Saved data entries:

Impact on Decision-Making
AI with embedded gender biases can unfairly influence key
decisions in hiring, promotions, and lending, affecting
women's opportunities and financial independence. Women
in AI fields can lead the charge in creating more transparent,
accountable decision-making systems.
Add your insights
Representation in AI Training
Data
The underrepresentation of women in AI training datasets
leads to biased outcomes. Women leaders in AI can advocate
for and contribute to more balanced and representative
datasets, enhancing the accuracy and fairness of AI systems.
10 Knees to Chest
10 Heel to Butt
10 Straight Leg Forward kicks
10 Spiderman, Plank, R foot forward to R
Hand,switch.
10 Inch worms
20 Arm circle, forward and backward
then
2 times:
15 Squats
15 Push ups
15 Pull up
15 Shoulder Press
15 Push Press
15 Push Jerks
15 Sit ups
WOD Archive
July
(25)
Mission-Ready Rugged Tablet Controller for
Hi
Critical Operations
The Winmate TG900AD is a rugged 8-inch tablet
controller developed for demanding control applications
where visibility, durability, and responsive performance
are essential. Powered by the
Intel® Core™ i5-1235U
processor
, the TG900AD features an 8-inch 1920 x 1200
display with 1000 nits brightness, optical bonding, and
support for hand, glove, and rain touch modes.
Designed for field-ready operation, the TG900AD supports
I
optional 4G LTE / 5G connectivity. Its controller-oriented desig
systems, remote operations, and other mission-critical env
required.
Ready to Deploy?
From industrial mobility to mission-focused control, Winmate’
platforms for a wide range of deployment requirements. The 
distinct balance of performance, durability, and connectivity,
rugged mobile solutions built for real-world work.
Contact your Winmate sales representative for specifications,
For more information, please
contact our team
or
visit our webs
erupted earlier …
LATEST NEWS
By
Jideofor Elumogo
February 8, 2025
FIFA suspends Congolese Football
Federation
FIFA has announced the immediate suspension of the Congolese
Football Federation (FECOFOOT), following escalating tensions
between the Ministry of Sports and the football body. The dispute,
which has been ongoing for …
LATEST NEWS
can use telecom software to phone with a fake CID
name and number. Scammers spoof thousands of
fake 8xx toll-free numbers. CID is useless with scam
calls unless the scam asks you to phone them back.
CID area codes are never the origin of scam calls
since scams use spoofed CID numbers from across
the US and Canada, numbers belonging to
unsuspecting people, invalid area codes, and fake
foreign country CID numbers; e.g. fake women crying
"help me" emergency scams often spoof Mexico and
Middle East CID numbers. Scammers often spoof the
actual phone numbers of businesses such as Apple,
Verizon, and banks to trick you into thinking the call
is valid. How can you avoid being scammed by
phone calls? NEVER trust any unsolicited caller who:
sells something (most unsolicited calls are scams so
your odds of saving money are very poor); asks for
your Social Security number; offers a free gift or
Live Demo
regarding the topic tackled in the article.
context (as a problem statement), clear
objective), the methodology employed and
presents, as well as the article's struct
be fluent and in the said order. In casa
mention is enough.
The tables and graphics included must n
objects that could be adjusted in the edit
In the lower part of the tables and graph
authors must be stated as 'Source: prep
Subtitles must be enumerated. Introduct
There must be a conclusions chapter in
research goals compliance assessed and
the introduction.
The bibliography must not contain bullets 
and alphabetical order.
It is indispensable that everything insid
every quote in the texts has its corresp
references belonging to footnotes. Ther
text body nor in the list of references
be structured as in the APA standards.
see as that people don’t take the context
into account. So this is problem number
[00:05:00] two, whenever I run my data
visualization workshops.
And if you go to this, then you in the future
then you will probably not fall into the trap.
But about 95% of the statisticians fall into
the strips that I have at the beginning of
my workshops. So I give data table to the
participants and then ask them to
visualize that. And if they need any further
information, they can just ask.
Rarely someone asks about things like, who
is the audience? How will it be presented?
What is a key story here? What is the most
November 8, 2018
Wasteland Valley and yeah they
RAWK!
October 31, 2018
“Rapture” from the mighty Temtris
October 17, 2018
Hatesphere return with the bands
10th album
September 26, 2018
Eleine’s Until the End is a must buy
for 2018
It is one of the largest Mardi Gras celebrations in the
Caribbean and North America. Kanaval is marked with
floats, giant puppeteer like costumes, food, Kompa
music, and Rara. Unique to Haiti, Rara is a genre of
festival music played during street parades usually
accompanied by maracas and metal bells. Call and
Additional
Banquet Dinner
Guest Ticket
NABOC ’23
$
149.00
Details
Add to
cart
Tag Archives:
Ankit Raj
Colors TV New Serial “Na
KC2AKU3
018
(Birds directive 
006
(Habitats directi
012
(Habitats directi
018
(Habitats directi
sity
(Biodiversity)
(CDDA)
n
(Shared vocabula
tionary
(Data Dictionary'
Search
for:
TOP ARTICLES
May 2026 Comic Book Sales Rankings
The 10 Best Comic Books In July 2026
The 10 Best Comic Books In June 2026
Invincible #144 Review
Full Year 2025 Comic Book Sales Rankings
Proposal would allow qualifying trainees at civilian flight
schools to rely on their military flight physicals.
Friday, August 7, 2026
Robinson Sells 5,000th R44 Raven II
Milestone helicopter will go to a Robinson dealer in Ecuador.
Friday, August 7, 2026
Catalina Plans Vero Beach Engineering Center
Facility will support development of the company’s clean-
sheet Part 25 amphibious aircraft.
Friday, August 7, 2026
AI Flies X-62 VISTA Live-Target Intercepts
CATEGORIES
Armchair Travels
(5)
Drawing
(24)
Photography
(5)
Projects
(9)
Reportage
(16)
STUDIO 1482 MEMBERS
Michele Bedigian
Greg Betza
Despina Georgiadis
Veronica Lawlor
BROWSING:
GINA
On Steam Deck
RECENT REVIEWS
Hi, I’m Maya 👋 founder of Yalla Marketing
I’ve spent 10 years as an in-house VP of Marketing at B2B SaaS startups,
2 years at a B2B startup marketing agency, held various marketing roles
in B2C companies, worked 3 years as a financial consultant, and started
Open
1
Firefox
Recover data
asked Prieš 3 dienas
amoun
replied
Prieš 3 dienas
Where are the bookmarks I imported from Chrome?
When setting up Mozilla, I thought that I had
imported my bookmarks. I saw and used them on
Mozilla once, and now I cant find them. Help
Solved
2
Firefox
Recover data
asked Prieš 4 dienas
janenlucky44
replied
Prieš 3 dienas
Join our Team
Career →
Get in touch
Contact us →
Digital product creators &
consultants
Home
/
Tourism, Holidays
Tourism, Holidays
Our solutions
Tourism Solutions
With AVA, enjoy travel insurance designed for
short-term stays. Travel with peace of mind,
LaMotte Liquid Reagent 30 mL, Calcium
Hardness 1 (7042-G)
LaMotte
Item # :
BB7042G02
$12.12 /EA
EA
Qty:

§ WHAT IS NEEDED
Starting with the line with "controller developed for" above and going on through the line with "objective), the methodology employed and", transcribe every line exactly, both ends included, and add nothing.

§ RESPONSE TO THE EXERCISE
controller developed for demanding control applications
where visibility, durability, and responsive performance
are essential. Powered by the
Intel® Core™ i5-1235U
processor
, the TG900AD features an 8-inch 1920 x 1200
display with 1000 nits brightness, optical bonding, and
support for hand, glove, and rain touch modes.
Designed for field-ready operation, the TG900AD supports
I
optional 4G LTE / 5G connectivity. Its controller-oriented desig
systems, remote operations, and other mission-critical env
required.
Ready to Deploy?
From industrial mobility to mission-focused control, Winmate’
platforms for a wide range of deployment requirements. The 
distinct balance of performance, durability, and connectivity,
rugged mobile solutions built for real-world work.
Contact your Winmate sales representative for specifications,
For more information, please
contact our team
or
visit our webs
erupted earlier …
LATEST NEWS
By
Jideofor Elumogo
February 8, 2025
FIFA suspends Congolese Football
Federation
FIFA has announced the immediate suspension of the Congolese
Football Federation (FECOFOOT), following escalating tensions
between the Ministry of Sports and the football body. The dispute,
which has been ongoing for …
LATEST NEWS
can use telecom software to phone with a fake CID
name and number. Scammers spoof thousands of
fake 8xx toll-free numbers. CID is useless with scam
calls unless the scam asks you to phone them back.
CID area codes are never the origin of scam calls
since scams use spoofed CID numbers from across
the US and Canada, numbers belonging to
unsuspecting people, invalid area codes, and fake
foreign country CID numbers; e.g. fake women crying
"help me" emergency scams often spoof Mexico and
Middle East CID numbers. Scammers often spoof the
actual phone numbers of businesses such as Apple,
Verizon, and banks to trick you into thinking the call
is valid. How can you avoid being scammed by
phone calls? NEVER trust any unsolicited caller who:
sells something (most unsolicited calls are scams so
your odds of saving money are very poor); asks for
your Social Security number; offers a free gift or
Live Demo
regarding the topic tackled in the article.
context (as a problem statement), clear
objective), the methodology employed and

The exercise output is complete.